While there are so many incredibly serious issues in the world at the moment, our mental health and sense of wellbeing may be one of the things taking a big hit.
I know there is a risk of sounding glib or trite or even childish in a one page musing on gratitude. Nevertheless, during the past couple of weeks, I have stumbled on an activity that has become really helpful, particularly when I’ve felt discouraged, frustrated or overwhelmed.
I’ve called it the Gratitude A-Z Alphabet Game (I know, it’s not the most inventive title, so I’m open to suggestions!) It’s a simple game really, but I have found it slows me down, pushes me to think, and helps me refocus. It basically works like this: how many letters of the alphabet can we use to name things we are grateful for?
In life in general? About our work? About a team or a class or a hobby or interest? Our home, or family - the list goes on.
Thinking of the letter D, I’m grateful for someone called Dan who probably saved my life when I was a headstrong teenager. Sadly, he has since passed away. He was just a few years older than me.
I was seventeen. It was an early evening and with the naive and ego-laced bravado of youth, I chose to go kayaking on a Welsh estuary with a friend and his older brother. The problem was the conditions weren’t great. It was windy, it was raining, and the light was fading.
I wasn’t a total beginner but I wasn’t really a strong canoeist. So we told ourselves we’d paddle into the headwind to make the journey back easier.
After travelling about a mile, we decided to turn around. And at that moment I realised I might be in trouble. The headwind had not been a challenge because we were in the flow of a strong outgoing tide. The current was immense. Immediately, I made another mistake. Dipping the paddle into the water to turn myself about, it was forced against the side of the canoe causing me to flip over. I knew I couldn’t right myself and had to get out. I knew how to release the canoe’s spray deck underwater but I was stunned at the power pulling me out to sea.
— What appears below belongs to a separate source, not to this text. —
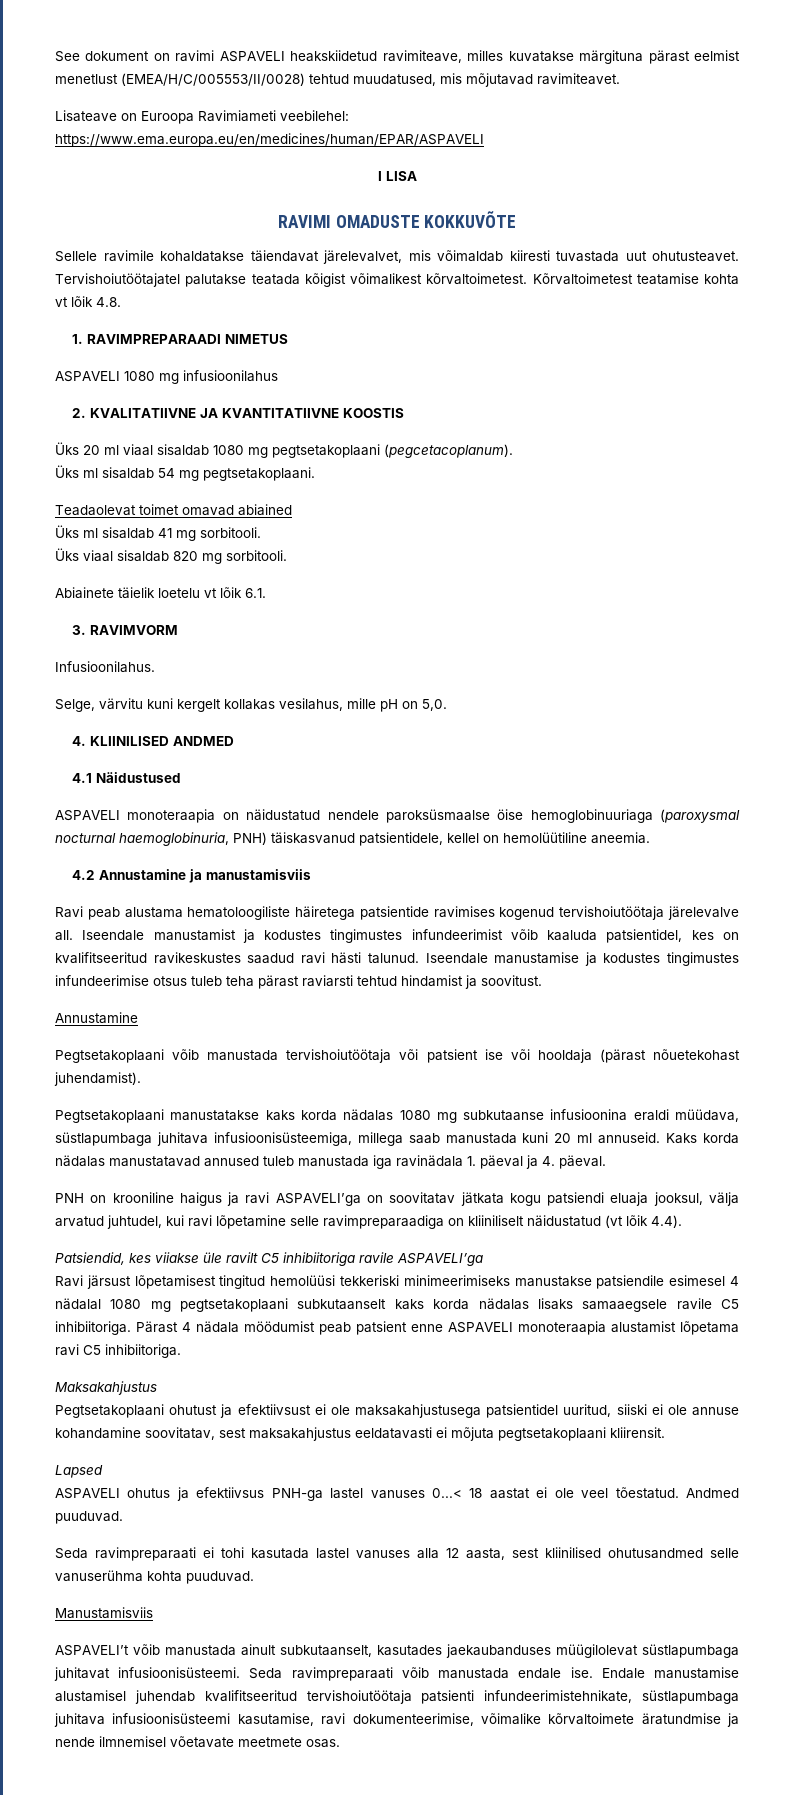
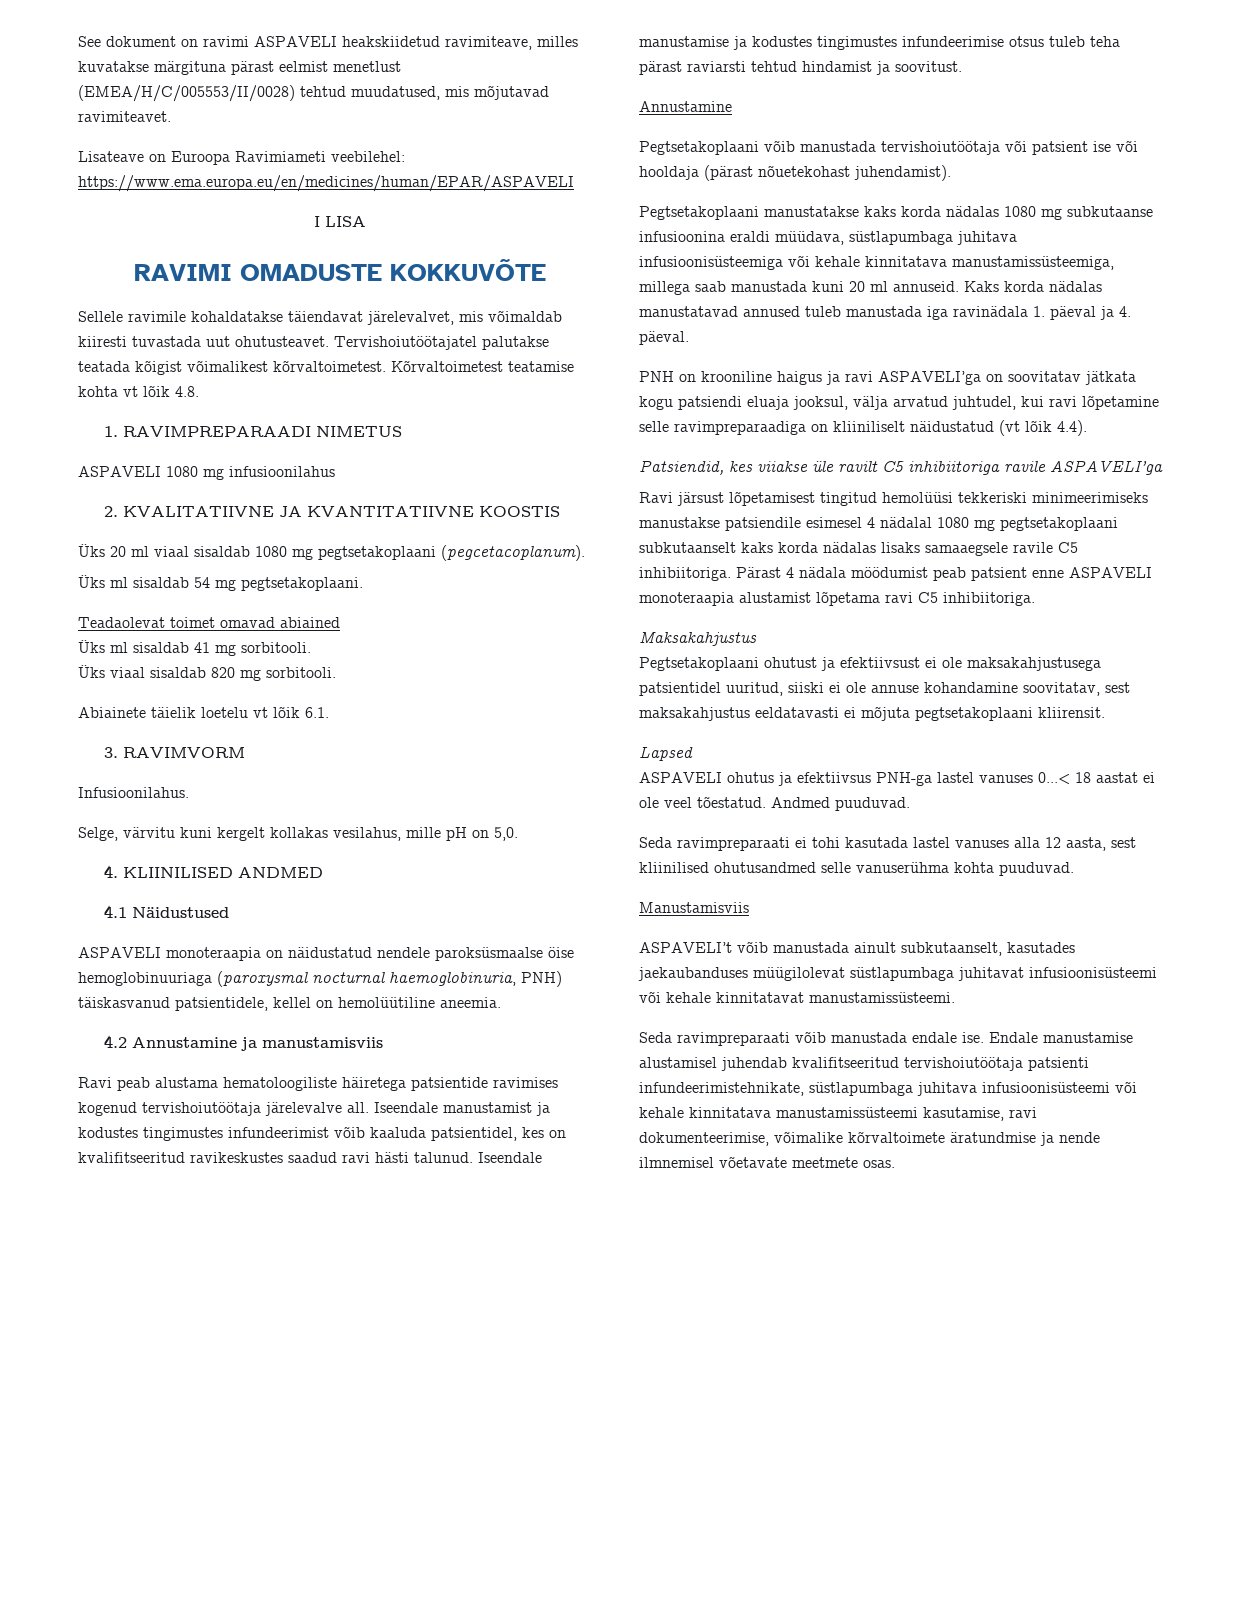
[213,1132,352,1146] infusioonisüsteemiga, -> [639,255,1114,270] infusioonisüsteemiga või kehale kinnitatava manustamissüsteemiga,
[118,1667,241,1678] infusioonisüsteemi. -> [1029,967,1157,978] [639,991,955,1003] infusioonisüsteemi või kehale kinnitatavat manustamissüsteemi. //
(231, 1718) none -> [1115,1081,1137,1093] [639,1107,918,1118] või kehale kinnitatava manustamissüsteemi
While there might be all sorts of metaphors from this experience (the adverse influence of ego, the nature of challenge, the seen and the unseen forces that shape our lives and life-chances) what I acknowledge is my debt of gratitude.
I'm not sure how my story would have ended if not for my friend’s brother who was a competent, strong canoeist and who immediately came to my aid, protecting me from further harm - perhaps even death, the outgoing tide was so incredibly powerful - someone who knew how to get me back into my canoe while at sea and on my way again, shaken but safe, and definitely a whole lot wiser.
Who in our teams has made a difference to us? To whom might we give sincere thanks this week?
What powerful, life-influencing benefits might there be in regularly taking time to recognise how often we succeed because of the help and care and presence of others?